* _Exercise_
The response should hold each line from the entries below where "Protein" is found.

* _Material to process_
---+---

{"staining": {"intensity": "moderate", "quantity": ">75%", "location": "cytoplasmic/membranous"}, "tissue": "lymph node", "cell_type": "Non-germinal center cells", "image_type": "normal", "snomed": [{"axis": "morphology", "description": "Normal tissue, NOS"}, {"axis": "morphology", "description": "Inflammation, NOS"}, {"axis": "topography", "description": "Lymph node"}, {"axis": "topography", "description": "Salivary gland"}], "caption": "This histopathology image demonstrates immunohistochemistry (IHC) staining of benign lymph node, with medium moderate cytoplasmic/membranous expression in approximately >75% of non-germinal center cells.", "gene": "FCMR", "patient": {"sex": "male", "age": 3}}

---+---

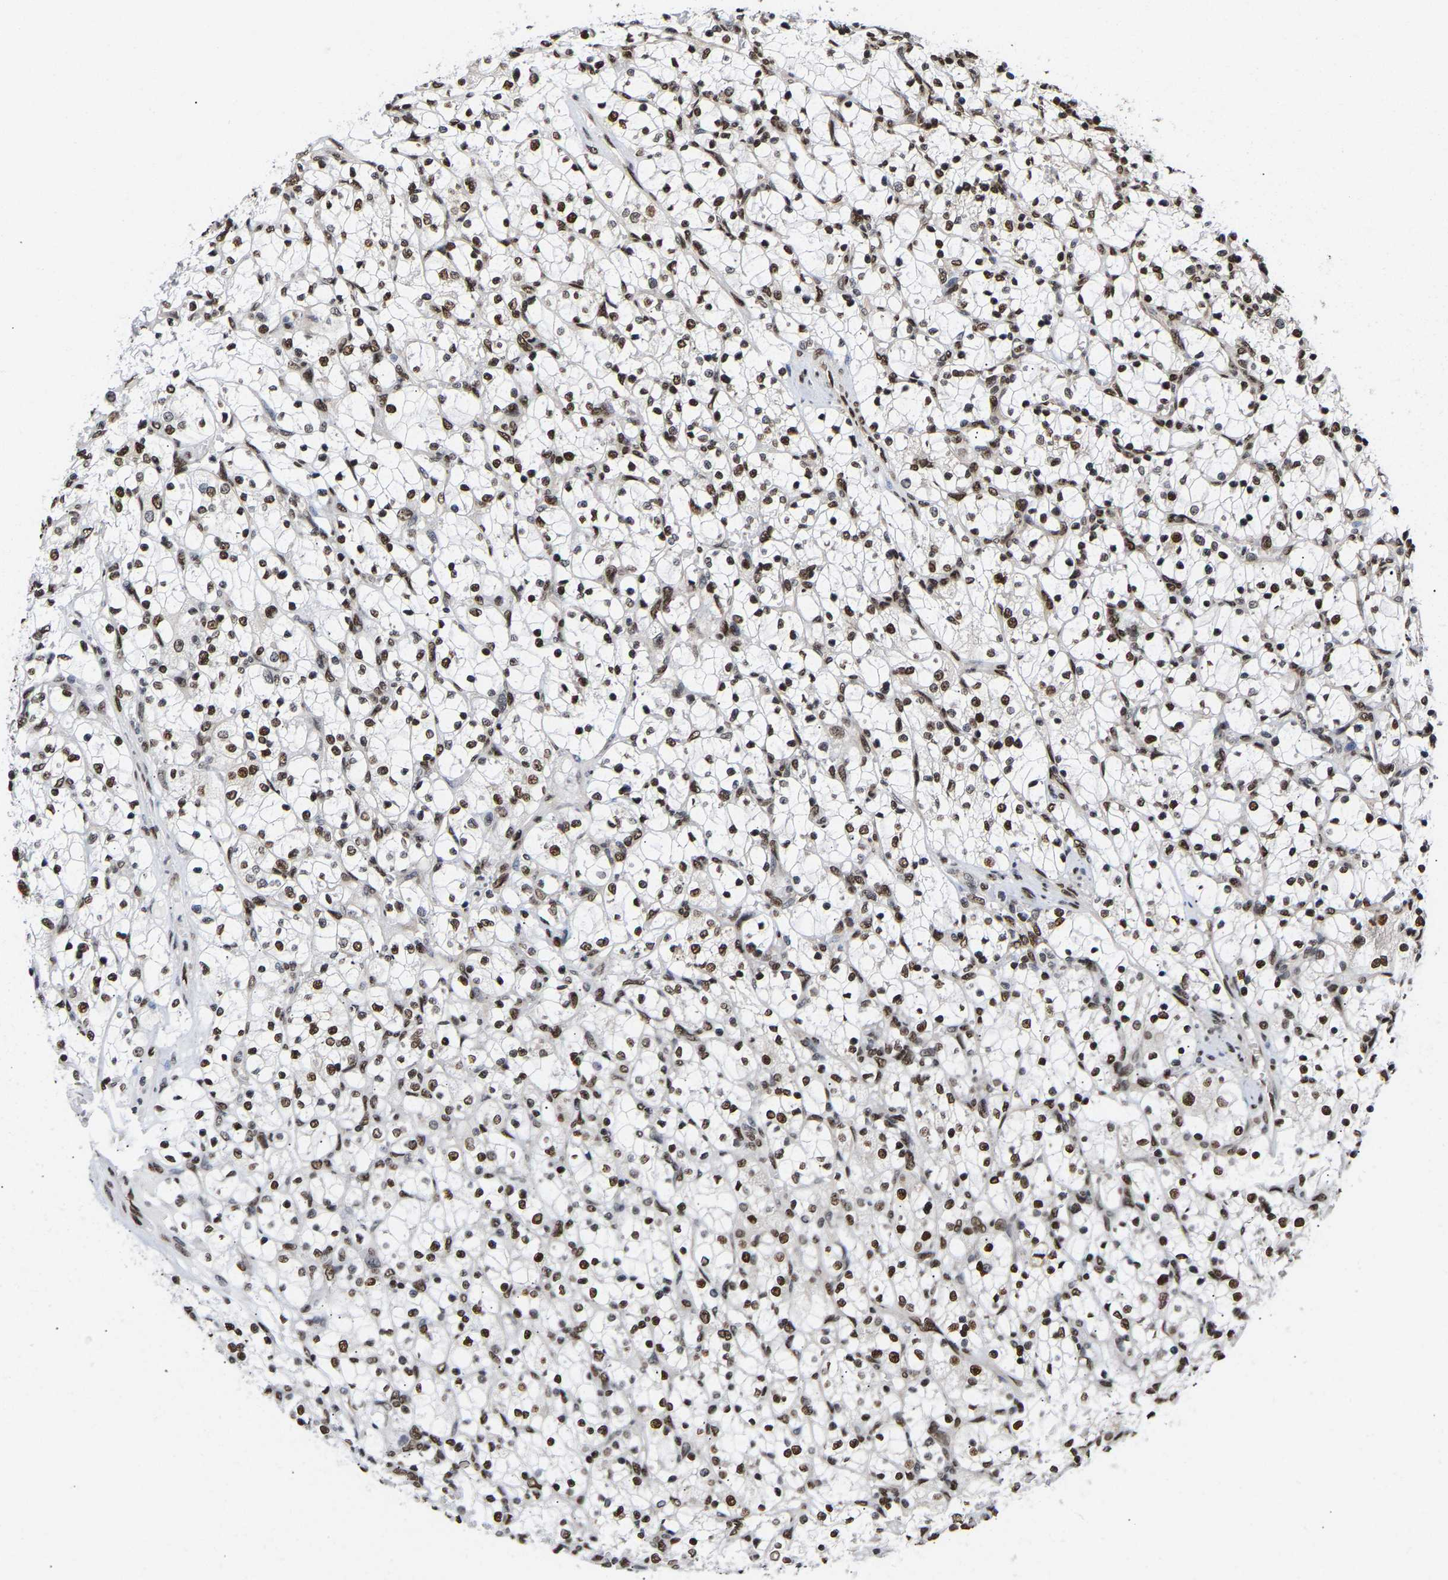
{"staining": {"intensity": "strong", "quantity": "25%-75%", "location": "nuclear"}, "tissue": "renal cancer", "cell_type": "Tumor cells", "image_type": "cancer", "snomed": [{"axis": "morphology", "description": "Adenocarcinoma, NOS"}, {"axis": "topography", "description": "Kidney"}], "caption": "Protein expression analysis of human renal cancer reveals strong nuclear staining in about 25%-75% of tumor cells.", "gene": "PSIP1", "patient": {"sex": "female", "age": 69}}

---+---

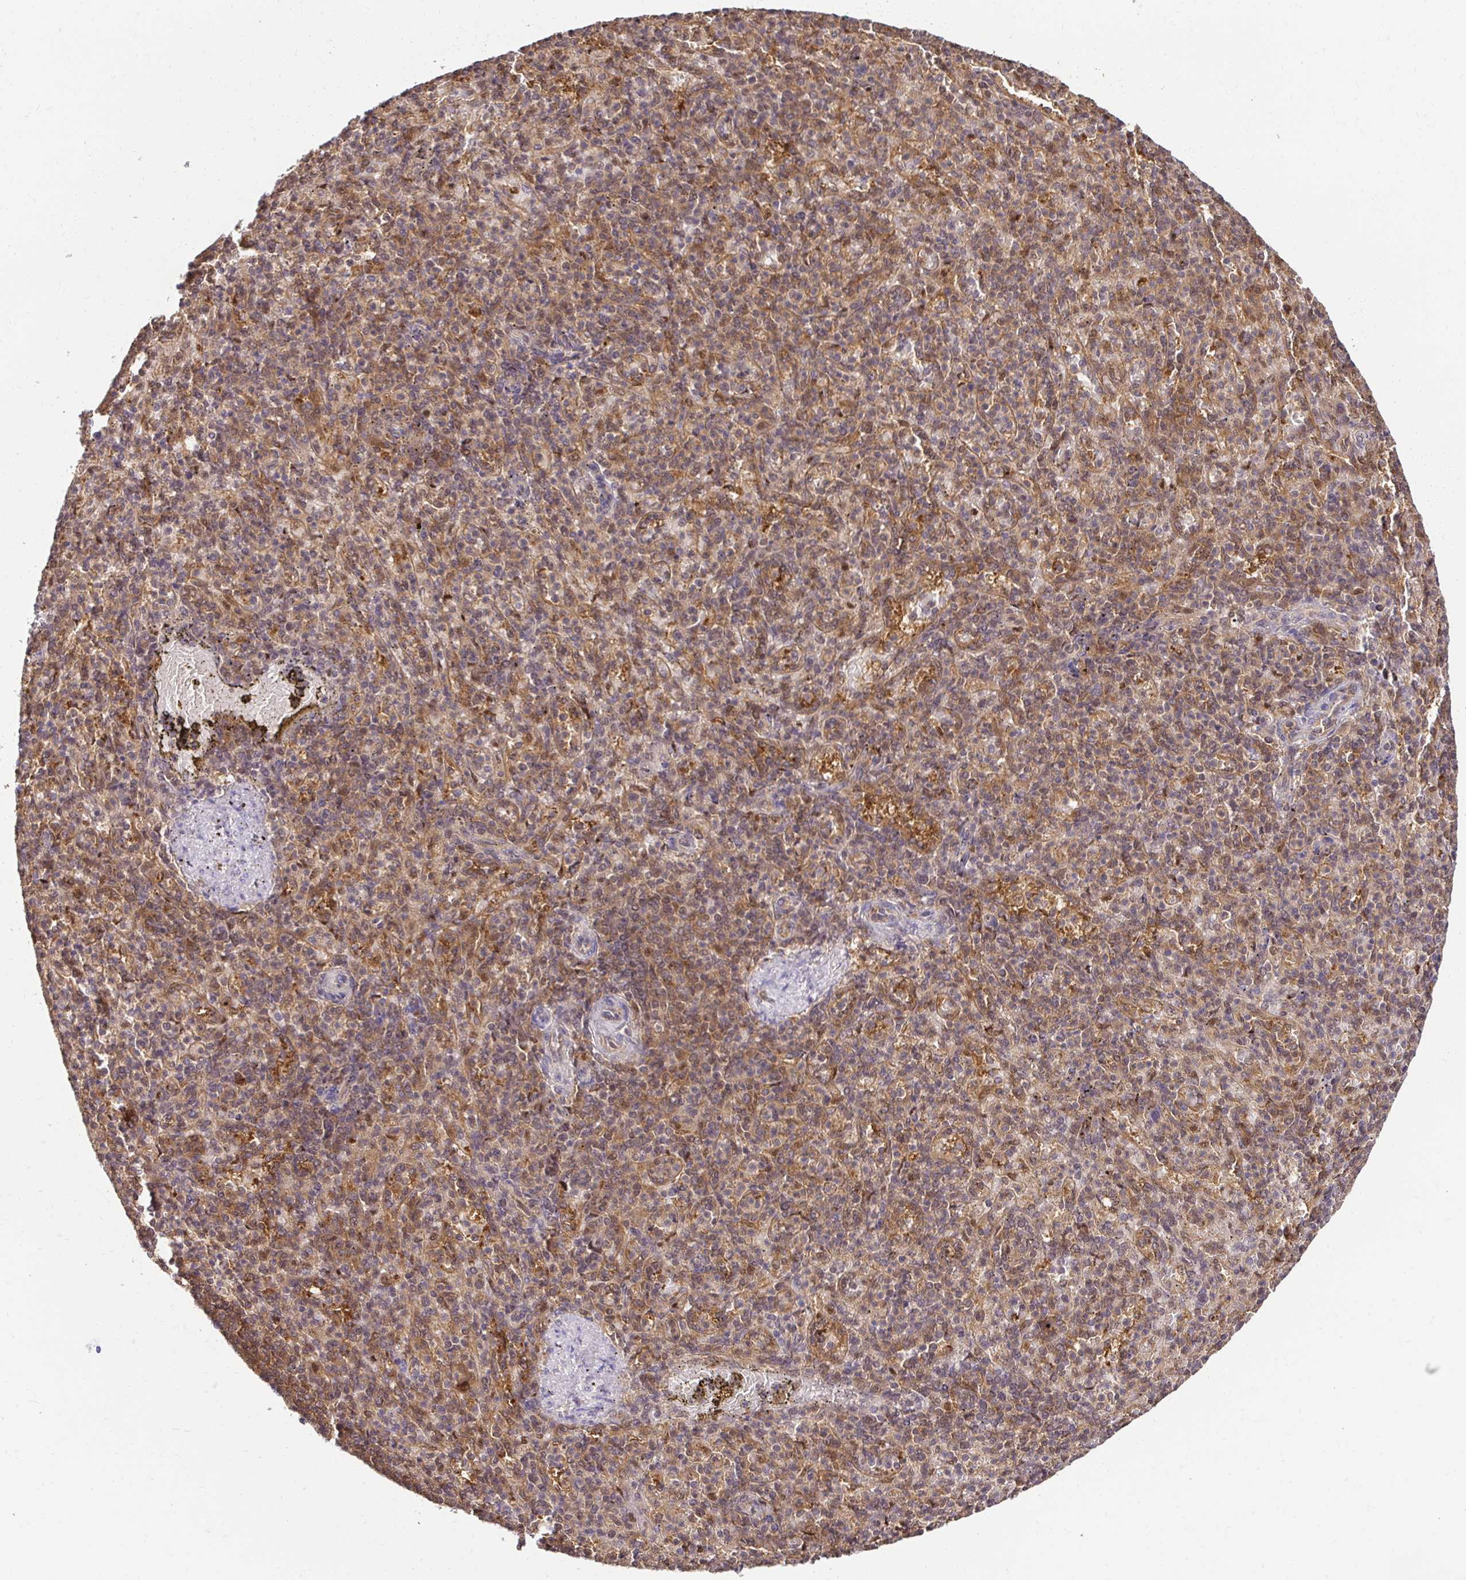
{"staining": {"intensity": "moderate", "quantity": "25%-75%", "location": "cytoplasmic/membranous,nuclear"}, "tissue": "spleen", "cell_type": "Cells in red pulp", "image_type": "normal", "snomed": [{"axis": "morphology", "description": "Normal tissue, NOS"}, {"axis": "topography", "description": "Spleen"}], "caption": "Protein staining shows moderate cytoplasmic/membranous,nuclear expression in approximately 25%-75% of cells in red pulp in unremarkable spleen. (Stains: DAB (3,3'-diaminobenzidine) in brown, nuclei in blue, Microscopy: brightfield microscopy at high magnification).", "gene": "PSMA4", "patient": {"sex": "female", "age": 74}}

---+---

* _Answer for this exercise_
{"staining": {"intensity": "strong", "quantity": "25%-75%", "location": "nuclear"}, "tissue": "renal cancer", "cell_type": "Tumor cells", "image_type": "cancer", "snomed": [{"axis": "morphology", "description": "Adenocarcinoma, NOS"}, {"axis": "topography", "description": "Kidney"}], "caption": "Protein expression analysis of human renal cancer reveals strong nuclear staining in about 25%-75% of tumor cells.", "gene": "PSIP1", "patient": {"sex": "female", "age": 69}}
{"staining": {"intensity": "moderate", "quantity": "25%-75%", "location": "cytoplasmic/membranous,nuclear"}, "tissue": "spleen", "cell_type": "Cells in red pulp", "image_type": "normal", "snomed": [{"axis": "morphology", "description": "Normal tissue, NOS"}, {"axis": "topography", "description": "Spleen"}], "caption": "Protein staining shows moderate cytoplasmic/membranous,nuclear expression in approximately 25%-75% of cells in red pulp in unremarkable spleen. (Stains: DAB (3,3'-diaminobenzidine) in brown, nuclei in blue, Microscopy: brightfield microscopy at high magnification).", "gene": "PSMA4", "patient": {"sex": "female", "age": 74}}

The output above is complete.